Toaster Waffles (Vegan, Whole Wheat, No Oil)

Toaster Waffles
I have to admit that I've always had a fondness for the "Toaster Waffles" from the grocery store. The taste - and especially the texture - combined with the ease of preparation just draw me in. The only problem? Well, I can eat a whole bag full and still not feel full - and on top of that, I know I've eaten a bunch of processed, refined, less than good-for-me food. And, they're overpriced to boot!

These are the perfect solution. Since these are made with Whole Wheat, they're healthy, and more filling than their commercial counterpart. I can make them when I have the time, cool them, and stack them in a freezer container between waxed paper sheets. Then, whenever I want a toaster waffle, I can pull one of these out and pop it in the toaster oven!

These are Whole Wheat, but since my stuffedveggies Pancake & Waffle mix uses Whole Wheat Pastry Flour, they're not at all heavy : )

Here's how it's done:

Toaster Waffles
Stir Together Dry Ingredients:
1 Cup stuffedveggies Pancake & Waffle Mix
2 Tablespoons Tapioca Starch (Cornstarch or Arrowroot Powder can substitute)
Stir in:
1 Cup Water (approximate, may take a tad more water or more mix to achieve Pancake & Waffle batter texture)

(These are a Non-Sweet Waffle - although there is a bit of sugar in the mix, it's not enough to make these as sweet as the commercial variety. My little girl likes them this way. If you prefer a sweeter taste, don't hesitate to add a bit of your favorite sweetener.)

Prepare according to directions on your Waffle Iron.

Just to be clear: Although I call these "Toaster Waffles," they're delicious fresh, too! Although I do find a more delightful crispy-edged texture after toasting : )

Here are a few tips that work with my Waffle Iron:
I brush the Iron with a little oil from a pastry brush before each waffle is made.
I use a 1/4 cup batter per waffle.
I spread the batter around in the form with the back of a spoon before I close the Iron.
I wait until the light has gone off AND the steaming has almost completely stopped before I open the Iron to remove the waffle.

*The Tapioca Starch helps provide a nice crispy edge to the waffle without the addition of oil to the recipe.

Freezer directions: These are VERY freezer friendly! I let them cool on a wire rack
, and put them in a plastic freezer container with a sheet of waxed paper between each one. When I want Waffles for breakfast, I simply remove the desired number from the box, and heat them in the Toaster Oven. They actually are better after toasting than they are fresh out of the Iron! 





Monday, June 1, 2015

Banana Bread Waffles

Banana Bread Waffles
Well - the name says it all! Banana Bread Waffles. Yummy, Banana-y, delightful.

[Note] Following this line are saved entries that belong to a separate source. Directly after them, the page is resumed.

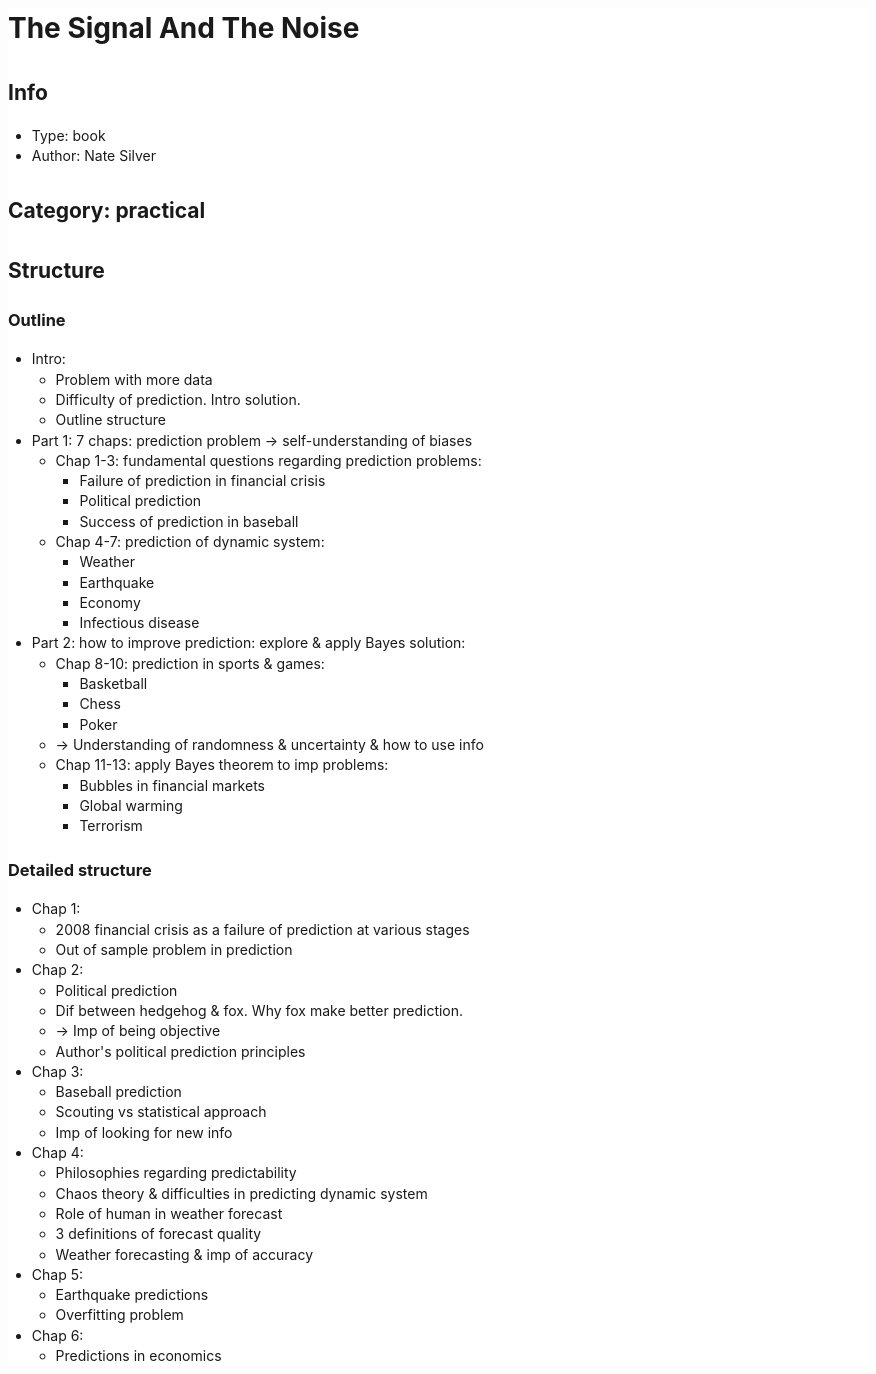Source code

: # The Signal And The Noise

## Info
- Type: book
- Author: Nate Silver

## Category: practical

## Structure
### Outline
- Intro:
  - Problem with more data
  - Difficulty of prediction. Intro solution.
  - Outline structure
- Part 1: 7 chaps: prediction problem -> self-understanding of biases
  - Chap 1-3: fundamental questions regarding prediction problems:
    - Failure of prediction in financial crisis
    - Political prediction
    - Success of prediction in baseball
  - Chap 4-7: prediction of dynamic system:
    - Weather
    - Earthquake
    - Economy
    - Infectious disease
- Part 2: how to improve prediction: explore & apply Bayes solution:
  - Chap 8-10: prediction in sports & games:
    - Basketball
    - Chess
    - Poker
  - -> Understanding of randomness & uncertainty & how to use info
  - Chap 11-13: apply Bayes theorem to imp problems:
    - Bubbles in financial markets
    - Global warming
    - Terrorism

### Detailed structure
- Chap 1:
  - 2008 financial crisis as a failure of prediction at various stages
  - Out of sample problem in prediction
- Chap 2:
  - Political prediction
  - Dif between hedgehog & fox. Why fox make better prediction.
  - -> Imp of being objective
  - Author's political prediction principles
- Chap 3:
  - Baseball prediction
  - Scouting vs statistical approach
  - Imp of looking for new info
- Chap 4:
  - Philosophies regarding predictability
  - Chaos theory & difficulties in predicting dynamic system
  - Role of human in weather forecast
  - 3 definitions of forecast quality
  - Weather forecasting & imp of accuracy
- Chap 5:
  - Earthquake predictions
  - Overfitting problem
- Chap 6:
  - Predictions in economics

These are healthy, whole wheat, Vegan, no oil. They're not as sweet as traditional Banana Bread. If that bothers you, you can toss in a little of any favorite sweetener that bakes well (if it is a liquid, like agave or honey, you might want to very slightly reduce the water). But, in our family, we like these just this way.

Banana Bread Waffles
Stir Together
1 Cup stuffedveggies Pancake & Waffle Mix
1 Tablespoon Tapioca Starch*
Then Stir in:
1 Mashed Ripe Banana (1/2 cup mashed Banana)
1 Cup Water

Prepare according to the directions for your waffle maker.

Here are a few tips that work with my Waffle Iron:
I brush the Iron with a little oil from a pastry brush before each waffle is made. A non-stick spray should also work.
I use a 1/4 cup batter per waffle.
I spread the batter around in the form with the back of a spoon before I close the Iron.
I wait until the light has gone off AND the steaming has almost completely stopped before I open the Iron to remove the waffle.


*The Tapioca Starch helps provide a nice crispy edge to the waffle without the addition of oil to the recipe. It can be omitted or cornstarch may be substituted, if you cannot find Tapioca Starch.

Freezer directions: These are VERY freezer friendly! I let them cool on a wire rack, and put them in a plastic freezer container with a sheet of waxed paper between each one. When I want Waffles for breakfast, I simply remove the desired number from the box, and heat them in the Toaster Oven. They actually are better after toasting than they are fresh out of the Iron!